# White soap color



## churchsecretary (Dec 19, 2007)

I want a soap that is white in color. Most of my soaps are yellow/gold in color, which is nice. But I want a white soap.

What is a good coloring pigment? Are there some oils that will make my soap white, or am I using some oils that make it yellow?

Thanks,

churchsecretary


----------



## kidsngarden (Mar 24, 2006)

Palm, rice bran, and olive all tend to make a yellower bar. Lard will give the whitest of bars. I good white bar would be mostly coconut and Lard with a bit of sunflower in there.

If you are using Milk as the liquid that might also be why, though I can get some pretty white GM bars! 

Certain FO's (anything foodie with vanilla in it) also discolor soap.

Bethany


----------



## linn (Jul 19, 2005)

Titanium Dioxide may be added during soap making to make the soap whiter. I have never used it; but have seen it advertised as a pigment for soap.


----------



## bowdonkey (Oct 6, 2007)

How white and why? I use coconut, castor, olive and Wally World brand shortening and get a nice white bar.
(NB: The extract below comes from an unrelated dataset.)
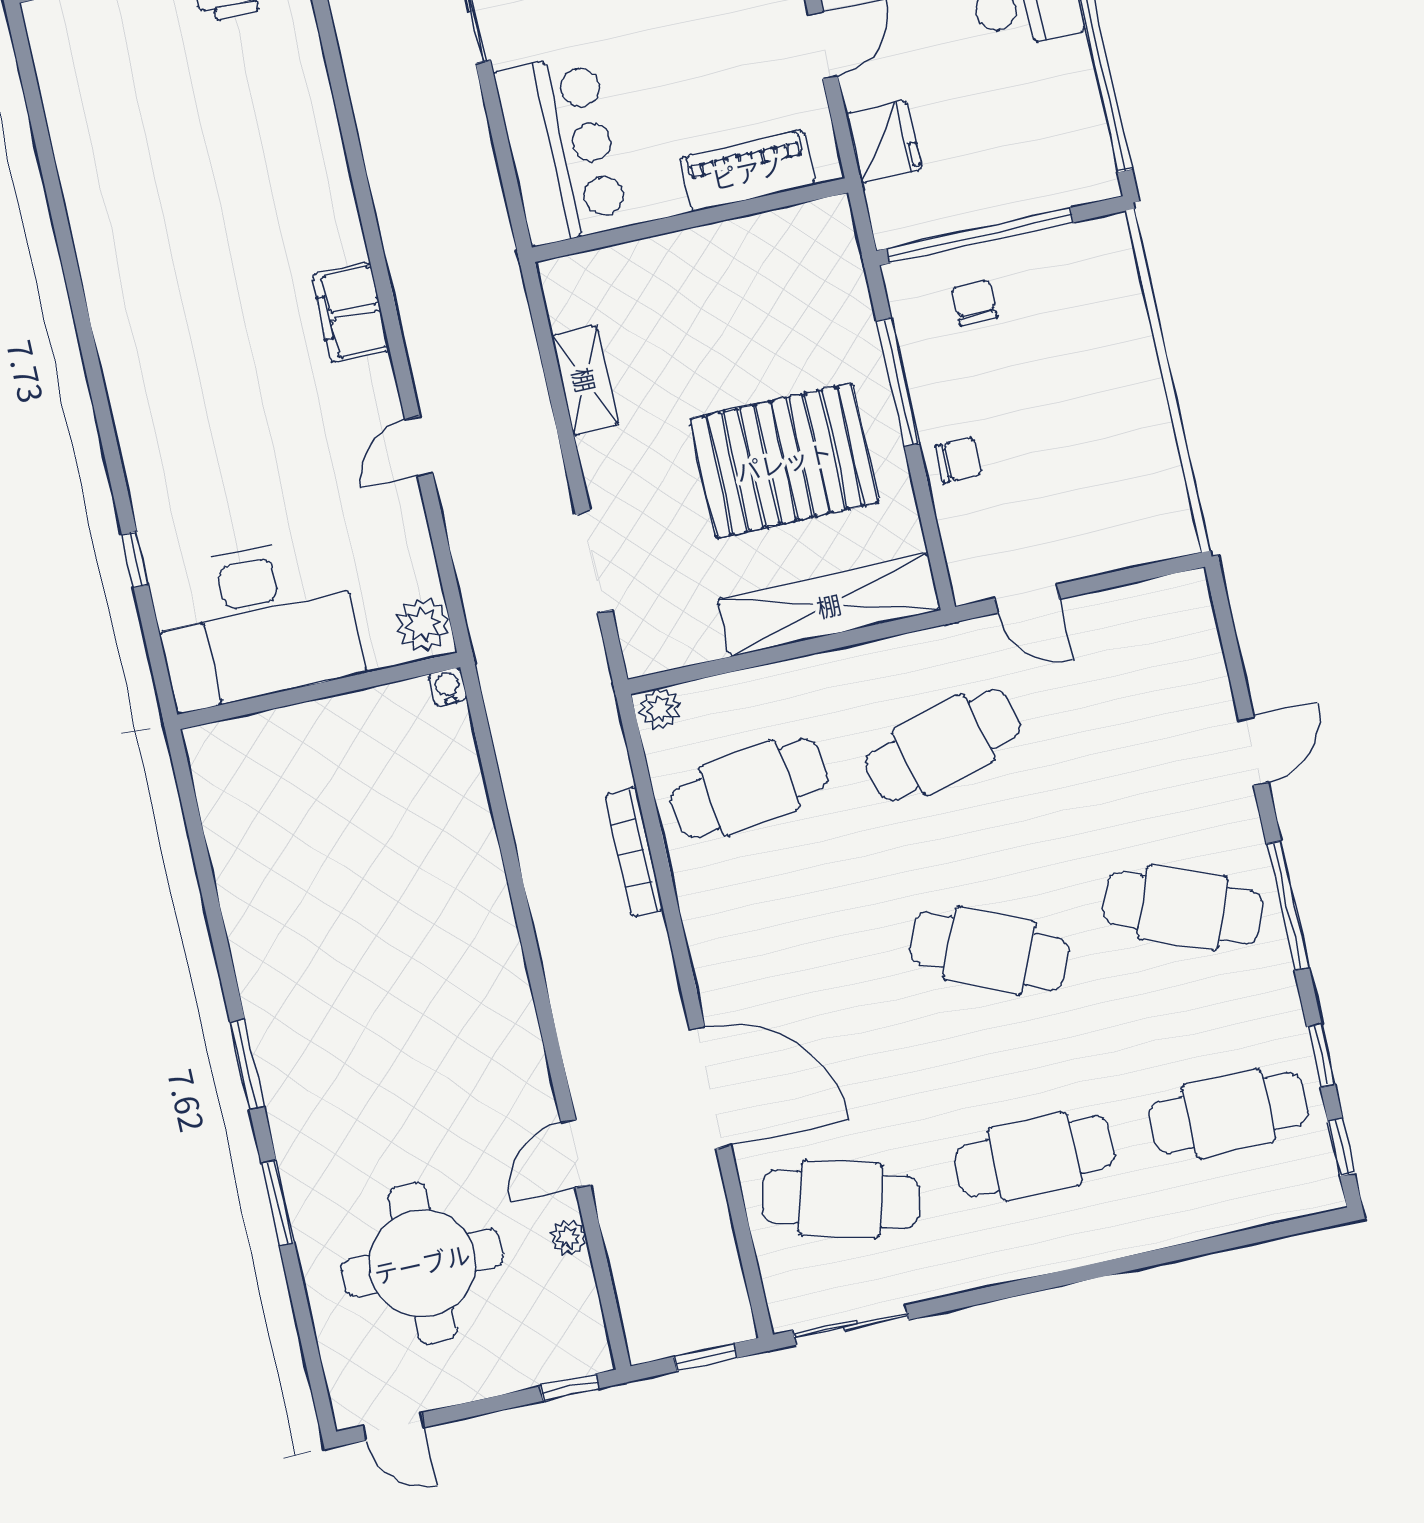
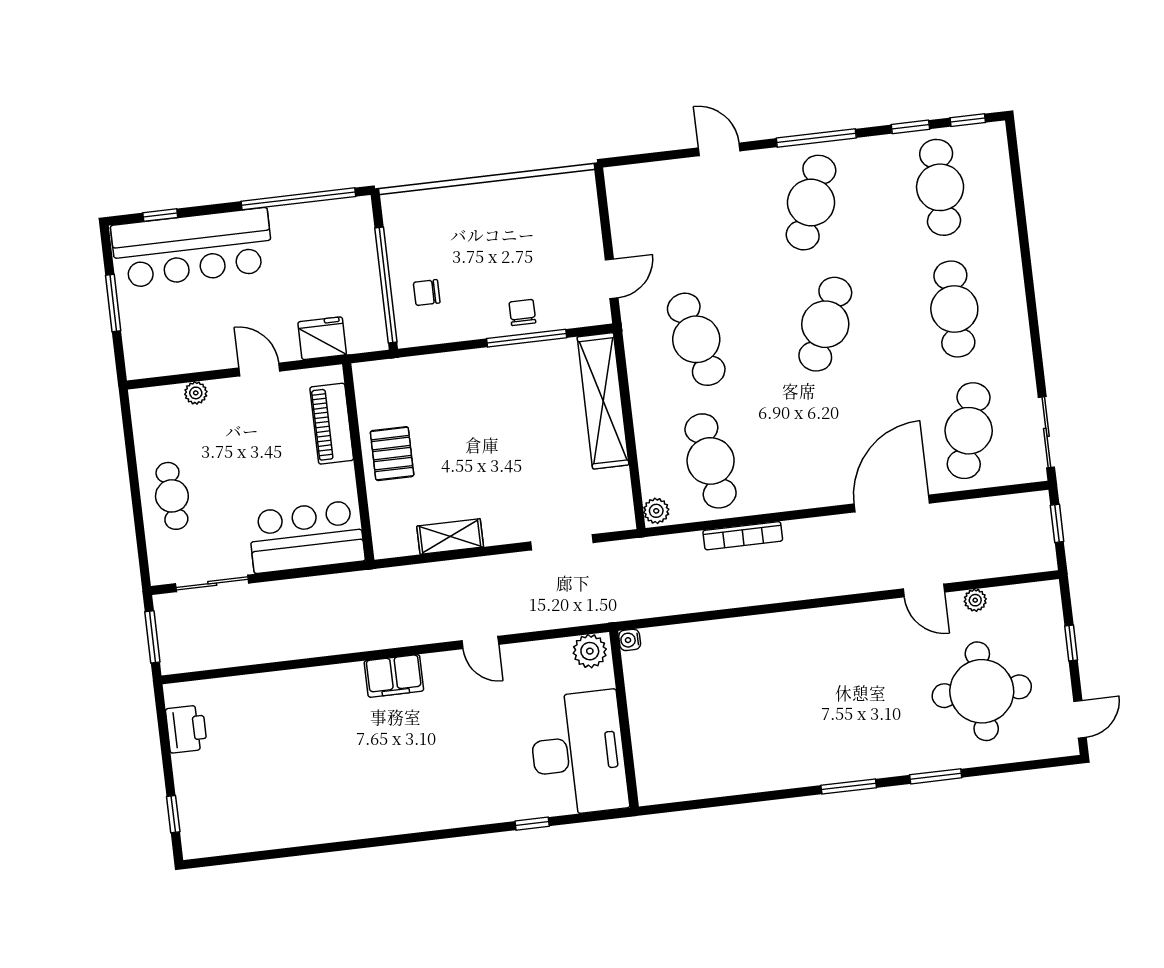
window: (898, 382) -> (527, 338), moved
pallet: (784, 461) -> (392, 454), moved, width x0.49, depth x0.50
window: (569, 1387) -> (1071, 643), moved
I also soap at RT, don't know if that makes a difference. Once milk, sugar, honey gets added the bar turns a tan color. Personally I try to keep my soap as natural as possible and accept whatever color it turns out. If you insist on white maybe check into some Borax soap recipes. I use these also and they give a nice white color and help with lathering in hard water.


----------



## MullersLaneFarm (Jul 23, 2004)

TD will make the soap whiter, but it also gives a chalky feeling.

Stick with the white oils (such as lard, tallow, PK, coconut, sw almond, sunflower, safflower, some olive)


----------